Mais caro, mas também mais duradouro

"A democratização da moda fez com que, em vez de ter uma boa bolsa de couro, pelo mesmo preço possas ter 10, mas que se estragam em pouco tempo", assinala Payá sobre a atual cultura do descartávelde instaurada também na moda. Na mesma linha pronuncia-se Berges, que considera que Espanha adotou como norma que "uma t-shirt valha 10 euros e dure apenas uns meses". Nesse sentido, uma dos principais ativos que as lojas especializadas em produtos têxteis reutilizados jogam é que são mais duradouros.

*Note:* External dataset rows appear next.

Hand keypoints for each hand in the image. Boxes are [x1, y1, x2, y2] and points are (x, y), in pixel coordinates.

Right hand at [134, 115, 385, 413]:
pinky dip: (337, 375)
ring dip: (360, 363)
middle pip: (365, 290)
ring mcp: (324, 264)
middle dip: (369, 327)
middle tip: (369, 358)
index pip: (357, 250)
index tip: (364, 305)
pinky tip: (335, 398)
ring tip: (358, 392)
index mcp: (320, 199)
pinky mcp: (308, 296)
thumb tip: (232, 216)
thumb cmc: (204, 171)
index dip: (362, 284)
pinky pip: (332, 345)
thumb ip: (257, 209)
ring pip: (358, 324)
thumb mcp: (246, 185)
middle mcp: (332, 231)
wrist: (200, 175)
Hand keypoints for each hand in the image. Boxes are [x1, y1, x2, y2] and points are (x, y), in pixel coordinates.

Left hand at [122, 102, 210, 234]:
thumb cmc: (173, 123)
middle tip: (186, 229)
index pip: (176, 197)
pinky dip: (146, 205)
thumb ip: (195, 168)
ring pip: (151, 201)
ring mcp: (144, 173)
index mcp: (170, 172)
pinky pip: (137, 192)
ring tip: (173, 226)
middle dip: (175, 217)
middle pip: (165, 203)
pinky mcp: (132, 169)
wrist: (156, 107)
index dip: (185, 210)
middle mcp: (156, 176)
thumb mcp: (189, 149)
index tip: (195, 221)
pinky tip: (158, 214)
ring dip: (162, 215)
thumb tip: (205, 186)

Na verdade o empresário aragonés considera que os consumidores se confundem com certas reivindicações comerciais. Um exemplo disso é incluir no rótulo que o produto em questão é ecológico, reciclável ou orgânico como sinónimo de que é boa e que respeita o planeta. "Uma mochila de pele, que não é ecológica nem reciclável, pode ser sustentável se dura 20 anos porque o impacto da sua produção no meio ambiente é pequeno em relação ao seu ciclo de vida. Uma feita com materiais reutilizados e mais duradoura, ainda que custe 160 euros, é mais barata que uma de 60 euros que se possa estragar num ano. É menos acessível, mas não mais cara. No general, em Espanha somos curtíssimo prazo", defende.

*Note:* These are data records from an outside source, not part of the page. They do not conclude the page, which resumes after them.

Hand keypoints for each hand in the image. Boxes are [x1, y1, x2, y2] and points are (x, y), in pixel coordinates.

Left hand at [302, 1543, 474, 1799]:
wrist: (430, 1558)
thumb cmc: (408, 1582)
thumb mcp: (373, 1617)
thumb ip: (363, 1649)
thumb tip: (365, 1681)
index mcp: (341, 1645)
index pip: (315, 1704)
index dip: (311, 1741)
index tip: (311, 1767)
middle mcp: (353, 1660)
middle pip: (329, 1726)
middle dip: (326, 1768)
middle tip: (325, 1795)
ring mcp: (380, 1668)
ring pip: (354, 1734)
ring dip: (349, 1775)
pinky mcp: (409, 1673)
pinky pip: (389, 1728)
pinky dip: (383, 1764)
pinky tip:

Fazer roupa com pneus e com ananás

Algumas das tendências ou técnicas que estão a ser exploradas no setor têxtil espanhol para reduzir o seu impacto no meio ambiente são realizadas por materiais que pouco ou nada têm que ver com a moda. Pelo menos a priori. Um deles são os pneus. De facto, Ecoalf e Michelín têm colaborado no desenvolvimento de uma sola de sapato elaborada à base da borracha descartada e que se emprega nuns mocassins da marca. Outro exemplo são os ananases. Na verdade, a espanhola Carmen Hijosa desenvolveu um tecido que se chama Piñatex --uma alternativa à pele natural-- e que utiliza as fibras da folha desta fruta. O sucesso tem sido tal que já há marcas internacionais que o utilizam nalguns dos seus produtos, como Puma, Camper ou Hugo Boss.

À margem disso, o impulso da moda sustentável também se deixa notar em iniciativas de algumas grandes redes como H&M, que desenvolve uma campanha para impulsionar a reciclagem de peças de vestuário e, a partir destas, criar outras novas.